Chan and his team are looking to analyze residual ash from the blaze that consumed 2,400 homes after it hit the city last May.
Hundreds of residents respond
On July 10, Chan and two of his students will head to Fort McMurray and begin collecting samples from homes in the city and nearby Fort McKay First Nation, which wasn't hit by the fire, but winds blew ash its way.
Chan said he was initially hoping to take samples from 40 places, but residents of 220 homes said they'll open doors to the researchers.
"We will try to go to as many places as we can," he said.
"We will pick up a few samples at each place. We'll try to look at areas that are more accessed, like the living room floor, and then other places that are less frequently cleaned, like the tops of doors."
Chan, who has a background in atmospheric chemistry, first got the idea for the study when he read a news article roughly a month after the wildfire began about people preparing to return to their homes.
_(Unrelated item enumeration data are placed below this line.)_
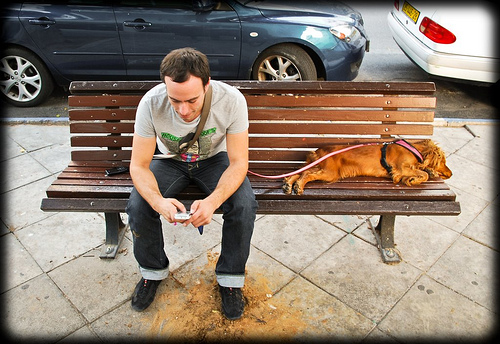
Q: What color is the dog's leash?
A: Pink.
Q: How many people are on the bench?
A: One.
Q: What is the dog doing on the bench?
A: Sleeping.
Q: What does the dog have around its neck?
A: A pink leash harness.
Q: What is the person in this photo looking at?
A: A cell phone.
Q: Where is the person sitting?
A: On a bench.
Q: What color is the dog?
A: Brown.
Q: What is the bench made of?
A: Wooden slats.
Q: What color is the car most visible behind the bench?
A: Blue.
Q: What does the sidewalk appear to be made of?
A: Concrete.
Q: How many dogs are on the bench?
A: One.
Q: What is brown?
A: Dog.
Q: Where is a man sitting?
A: On the bench.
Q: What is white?
A: A car.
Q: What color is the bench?
A: Brown.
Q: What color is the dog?
A: Brown.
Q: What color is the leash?
A: Red and white.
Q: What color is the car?
A: White.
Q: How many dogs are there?
A: One.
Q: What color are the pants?
A: Black.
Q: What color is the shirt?
A: White.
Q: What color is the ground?
A: Gray.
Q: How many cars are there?
A: Two.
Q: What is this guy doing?
A: Sitting on the bench.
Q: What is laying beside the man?
A: Dog.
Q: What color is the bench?
A: Brown.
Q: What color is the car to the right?
A: White.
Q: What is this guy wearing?
A: Jeans.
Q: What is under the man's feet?
A: Dirt.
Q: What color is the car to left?
A: Blue.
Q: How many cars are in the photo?
A: 2.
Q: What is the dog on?
A: Leash.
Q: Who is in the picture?
A: A man.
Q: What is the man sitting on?
A: A bench.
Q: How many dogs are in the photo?
A: One.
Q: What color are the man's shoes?
A: Black.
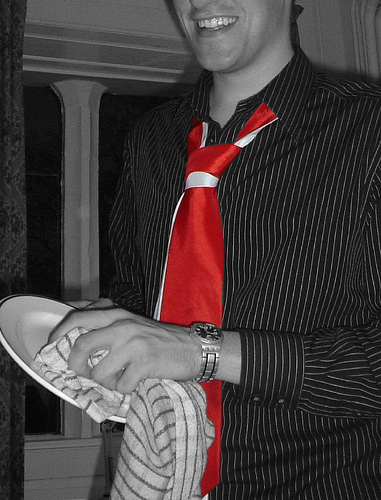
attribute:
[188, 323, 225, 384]
watch — silver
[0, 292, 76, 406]
plate — white, round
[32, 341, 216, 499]
rag — white, stripped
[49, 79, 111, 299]
post — white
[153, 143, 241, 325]
tie — red, thick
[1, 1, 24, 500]
curtain — long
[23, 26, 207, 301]
window — dark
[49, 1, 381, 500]
man — smiling, drying, ring-less, photographed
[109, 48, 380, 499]
shirt — striped, stripped, fancy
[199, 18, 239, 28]
teeth — white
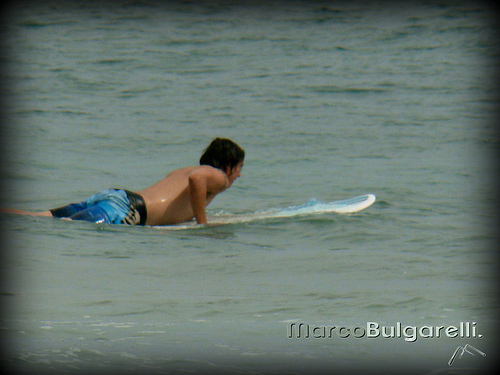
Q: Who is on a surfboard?
A: A man.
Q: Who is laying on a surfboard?
A: A man.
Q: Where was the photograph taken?
A: On the ocean.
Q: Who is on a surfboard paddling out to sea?
A: A man.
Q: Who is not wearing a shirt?
A: The man.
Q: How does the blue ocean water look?
A: Calm.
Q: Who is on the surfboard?
A: A young man.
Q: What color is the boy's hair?
A: Brown.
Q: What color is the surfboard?
A: White.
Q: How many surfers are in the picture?
A: One.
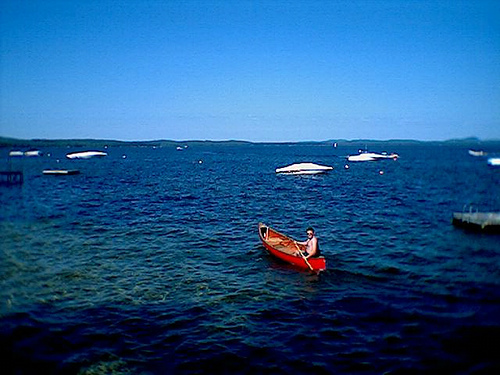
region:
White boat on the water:
[276, 158, 336, 177]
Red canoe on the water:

It got him thinking about the long-term effects of the blaze.
Six other studies
When the Canadian Institutes of Health Research, Alberta Innovates and the Canadian Red Cross put out a call for proposals to look at various health effects in the aftermath of the fire, Chan proposed his research, which won approval and funding from the group along with six other studies.
The other projects are looking at issues that range from the health effects of the blaze on first responders, to the mental health needs of children, to food safety.
Chan said his team will collect samples this summer, again in the fall and a final time next winter and will look to publish the results once their analysis is complete.
They'll also have residents fill out surveys to figure out if an insurance company came and cleaned homes, or if people did the task themselves, and will perform an analysis to see if certain measures led to higher or lower levels of contaminants.